━━ DOCUMENT SEGMENT ━━

Court freezes €1m of 'Slab' cash
Nearly €1m seized by police during dawn raids on the home of former IRA chief-of-staff Thomas “Slab” Murphy in north Co Louth. Ireland has been frozen, it emerged tonight.
The Criminal Assets Bureau took control of the fortune following searches at several properties skirting the Irish border as part of probes into a massive smuggling operation.
The High Court granted orders freezing the money, made up of sterling and euro cheques and cash, and appointed the legal officer of the CAB as receiver.
Officers attempted to serve a notice on Murphy at his home in Ballybinabay, near Hackballscross, at 11am today, but he was not there.
A CAB source said: “He wasn’t there but we left for him, his brothers were there.”
The source revealed the money was recovered from a cow-shed on Murphy’s farm which straddles the Louth-Armagh border and he said the CAB believed it was all earned through an elaborate smuggling operation going back years.
“We believe that money is the proceeds of crime, of smuggling of all kinds, north to south and south to north,” the source said.
Orders were made against Murphy, his brothers Francis and Patrick, and an oil company which CAB believes is owned and controlled by the Murphys.
A number of sterling and euro interest bearing bank accounts have been set up to hold the cash until the matter comes before the High Court next month when CAB officers will apply for an extension of the freezing order.
The garda source insisted investigations were ongoing in a bid to smash the smuggling empire.
“The investigation is continuing in respect of other cheques and cash recovered during the search,” the source said.
“And we are also examining suspected money laundering and the whole empire and other property that was believed belonged to them, and other property that may have been bought by them and others connected to them.”
The raids in north Louth and South Armagh were one of the biggest cross-border security operations seen in years.

━━━
━━ INFORMATION GIVEN ━━

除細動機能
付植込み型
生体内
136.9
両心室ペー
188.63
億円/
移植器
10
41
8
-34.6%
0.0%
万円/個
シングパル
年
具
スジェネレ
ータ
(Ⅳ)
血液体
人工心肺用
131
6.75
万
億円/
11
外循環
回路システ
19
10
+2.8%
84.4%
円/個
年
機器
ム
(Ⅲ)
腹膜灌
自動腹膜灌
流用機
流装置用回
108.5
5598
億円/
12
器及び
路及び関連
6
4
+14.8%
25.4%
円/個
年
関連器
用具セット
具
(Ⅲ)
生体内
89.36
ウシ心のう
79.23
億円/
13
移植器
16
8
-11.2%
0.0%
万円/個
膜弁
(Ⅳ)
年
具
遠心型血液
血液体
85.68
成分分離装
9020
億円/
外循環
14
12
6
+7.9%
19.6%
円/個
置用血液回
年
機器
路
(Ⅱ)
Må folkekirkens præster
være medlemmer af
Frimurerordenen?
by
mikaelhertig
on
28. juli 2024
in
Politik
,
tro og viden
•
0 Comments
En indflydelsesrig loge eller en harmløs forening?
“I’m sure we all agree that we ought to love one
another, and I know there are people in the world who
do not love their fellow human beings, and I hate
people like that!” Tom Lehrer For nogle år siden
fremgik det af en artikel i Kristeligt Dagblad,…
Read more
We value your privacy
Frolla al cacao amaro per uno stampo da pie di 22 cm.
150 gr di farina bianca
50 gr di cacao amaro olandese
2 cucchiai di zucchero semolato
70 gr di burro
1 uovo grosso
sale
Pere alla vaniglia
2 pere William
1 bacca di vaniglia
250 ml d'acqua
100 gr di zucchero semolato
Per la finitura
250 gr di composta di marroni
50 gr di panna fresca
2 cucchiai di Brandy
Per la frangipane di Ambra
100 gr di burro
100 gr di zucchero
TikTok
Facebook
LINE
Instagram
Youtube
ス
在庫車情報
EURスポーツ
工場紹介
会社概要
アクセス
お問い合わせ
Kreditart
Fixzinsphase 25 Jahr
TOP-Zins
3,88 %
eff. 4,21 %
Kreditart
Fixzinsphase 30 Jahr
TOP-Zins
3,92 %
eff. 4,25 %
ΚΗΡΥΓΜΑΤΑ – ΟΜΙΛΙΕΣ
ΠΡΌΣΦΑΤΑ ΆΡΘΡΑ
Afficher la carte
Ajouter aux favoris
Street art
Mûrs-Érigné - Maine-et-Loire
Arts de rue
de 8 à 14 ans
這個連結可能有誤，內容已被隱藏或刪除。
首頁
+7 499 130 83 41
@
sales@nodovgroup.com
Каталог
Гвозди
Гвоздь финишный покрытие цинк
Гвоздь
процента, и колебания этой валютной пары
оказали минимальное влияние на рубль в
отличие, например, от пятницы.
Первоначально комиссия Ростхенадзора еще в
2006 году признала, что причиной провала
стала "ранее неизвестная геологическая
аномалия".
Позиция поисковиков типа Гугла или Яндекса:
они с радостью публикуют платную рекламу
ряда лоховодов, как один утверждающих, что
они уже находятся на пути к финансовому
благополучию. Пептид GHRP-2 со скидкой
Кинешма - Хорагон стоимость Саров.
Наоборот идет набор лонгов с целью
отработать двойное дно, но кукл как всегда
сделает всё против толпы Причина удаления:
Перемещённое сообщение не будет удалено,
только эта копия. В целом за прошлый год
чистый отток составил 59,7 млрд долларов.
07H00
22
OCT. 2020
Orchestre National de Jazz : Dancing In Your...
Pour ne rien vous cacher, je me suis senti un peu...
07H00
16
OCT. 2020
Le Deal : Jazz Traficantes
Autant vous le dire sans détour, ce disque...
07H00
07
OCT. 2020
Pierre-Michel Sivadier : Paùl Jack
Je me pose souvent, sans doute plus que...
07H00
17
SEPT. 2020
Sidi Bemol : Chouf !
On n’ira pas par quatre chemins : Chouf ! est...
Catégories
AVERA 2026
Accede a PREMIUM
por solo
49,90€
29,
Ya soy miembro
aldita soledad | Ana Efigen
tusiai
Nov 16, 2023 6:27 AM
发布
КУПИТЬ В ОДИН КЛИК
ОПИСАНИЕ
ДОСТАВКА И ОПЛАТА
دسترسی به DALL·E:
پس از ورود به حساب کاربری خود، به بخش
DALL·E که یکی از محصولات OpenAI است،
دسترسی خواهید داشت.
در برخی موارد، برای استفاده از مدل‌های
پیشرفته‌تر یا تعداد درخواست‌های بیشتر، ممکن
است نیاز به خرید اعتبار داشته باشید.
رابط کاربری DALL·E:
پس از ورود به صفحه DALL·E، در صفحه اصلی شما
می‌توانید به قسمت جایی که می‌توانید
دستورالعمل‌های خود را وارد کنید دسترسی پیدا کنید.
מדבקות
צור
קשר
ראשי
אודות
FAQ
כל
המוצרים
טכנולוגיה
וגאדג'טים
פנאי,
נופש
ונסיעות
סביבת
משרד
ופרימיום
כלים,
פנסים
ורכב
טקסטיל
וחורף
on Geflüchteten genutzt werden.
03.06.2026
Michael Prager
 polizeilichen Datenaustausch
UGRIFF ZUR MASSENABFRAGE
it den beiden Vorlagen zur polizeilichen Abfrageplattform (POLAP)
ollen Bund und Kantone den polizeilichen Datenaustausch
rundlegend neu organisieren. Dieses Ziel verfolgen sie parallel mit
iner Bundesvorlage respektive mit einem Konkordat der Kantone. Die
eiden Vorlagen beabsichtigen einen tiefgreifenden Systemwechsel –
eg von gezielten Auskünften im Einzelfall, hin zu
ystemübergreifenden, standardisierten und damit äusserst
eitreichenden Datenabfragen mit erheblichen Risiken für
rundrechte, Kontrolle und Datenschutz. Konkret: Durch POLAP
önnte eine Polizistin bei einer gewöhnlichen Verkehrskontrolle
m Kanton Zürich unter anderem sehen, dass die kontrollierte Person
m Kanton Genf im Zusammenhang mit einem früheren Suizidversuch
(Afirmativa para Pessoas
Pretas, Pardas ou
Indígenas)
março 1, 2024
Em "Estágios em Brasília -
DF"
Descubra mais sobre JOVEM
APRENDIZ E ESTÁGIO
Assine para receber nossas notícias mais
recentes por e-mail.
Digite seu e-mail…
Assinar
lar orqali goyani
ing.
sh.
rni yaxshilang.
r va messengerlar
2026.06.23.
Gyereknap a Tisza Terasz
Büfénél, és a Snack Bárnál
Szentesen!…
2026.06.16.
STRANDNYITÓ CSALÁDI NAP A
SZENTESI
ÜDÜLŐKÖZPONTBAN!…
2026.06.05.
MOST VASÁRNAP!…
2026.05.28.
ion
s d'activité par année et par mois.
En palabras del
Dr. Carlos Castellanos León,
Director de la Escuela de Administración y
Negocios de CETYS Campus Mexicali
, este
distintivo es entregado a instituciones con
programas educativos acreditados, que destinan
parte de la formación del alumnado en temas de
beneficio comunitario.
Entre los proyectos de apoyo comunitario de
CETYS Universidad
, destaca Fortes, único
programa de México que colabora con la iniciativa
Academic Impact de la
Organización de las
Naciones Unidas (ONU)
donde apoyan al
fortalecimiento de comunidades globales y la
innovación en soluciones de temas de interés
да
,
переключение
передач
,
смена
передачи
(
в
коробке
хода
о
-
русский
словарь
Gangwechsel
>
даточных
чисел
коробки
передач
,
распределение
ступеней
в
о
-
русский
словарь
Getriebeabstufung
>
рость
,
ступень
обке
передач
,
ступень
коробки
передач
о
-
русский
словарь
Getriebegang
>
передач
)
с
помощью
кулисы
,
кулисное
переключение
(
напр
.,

━━━

### WHAT TO WORK ON
1. In the news report on the frozen cash, do these statements agree with the report? For each, answer yes or no and quote the words that decide it. (a) Officers found Murphy at home when they tried to serve the notice at 11am. (b) The money was recovered from a cow-shed on Murphy's farm. (c) Orders were made against Murphy alone.
2. Proceed with the news report on the frozen cash from where it stops.

### ANSWERS
1.
(a) No: "Officers attempted to serve a notice on Murphy at his home in Ballybinabay, near Hackballscross, at 11am today, but he was not there."
(b) Yes: "the money was recovered from a cow-shed on Murphy’s farm"
(c) No: "Orders were made against Murphy, his brothers Francis and Patrick, and an oil company which CAB believes is owned and controlled by the Murphys."

2.
Involving more than 100 gardai, CAB officers, the National Bureau of Criminal Investigation and customs officials, Operation Achilles was the culmination of a major 18-month investigation into Murphy and his close circle of associates.
The extensive searches in the south were backed up by raids by up to 50 PSNI officers, soldiers and British Army helicopters in Newry and Crossmaglen in the north.
Bundles of cash and cheques were recovered at Murphy’s farm. It is understood the money had been put into two large bags and concealed under bales of hay in a shed.
Three people, aged in their 50s and 60s, were arrested, but Murphy was not home when swarms of officers landed at his farm. CAB detectives still want to question him about his finances.
It is believed the raids have uncovered one of the most profitable oil laundering facilities in the country.
Among the items found on the Ballybinaby townland were four oil-laundering facilities, a series of underground tanks linked to the laundries and six oil tankers used to transport laundered oil.
Six tonnes of highly toxic synthetic chemicals believed to have been used for laundering also had to be disposed of.
A 40ft curtain-sided trailer with oil tanks fitted was also uncovered along with two firearms and a large amount of documentation.
Two laptop computers, which could provide the key to the smuggling empire, were also recovered.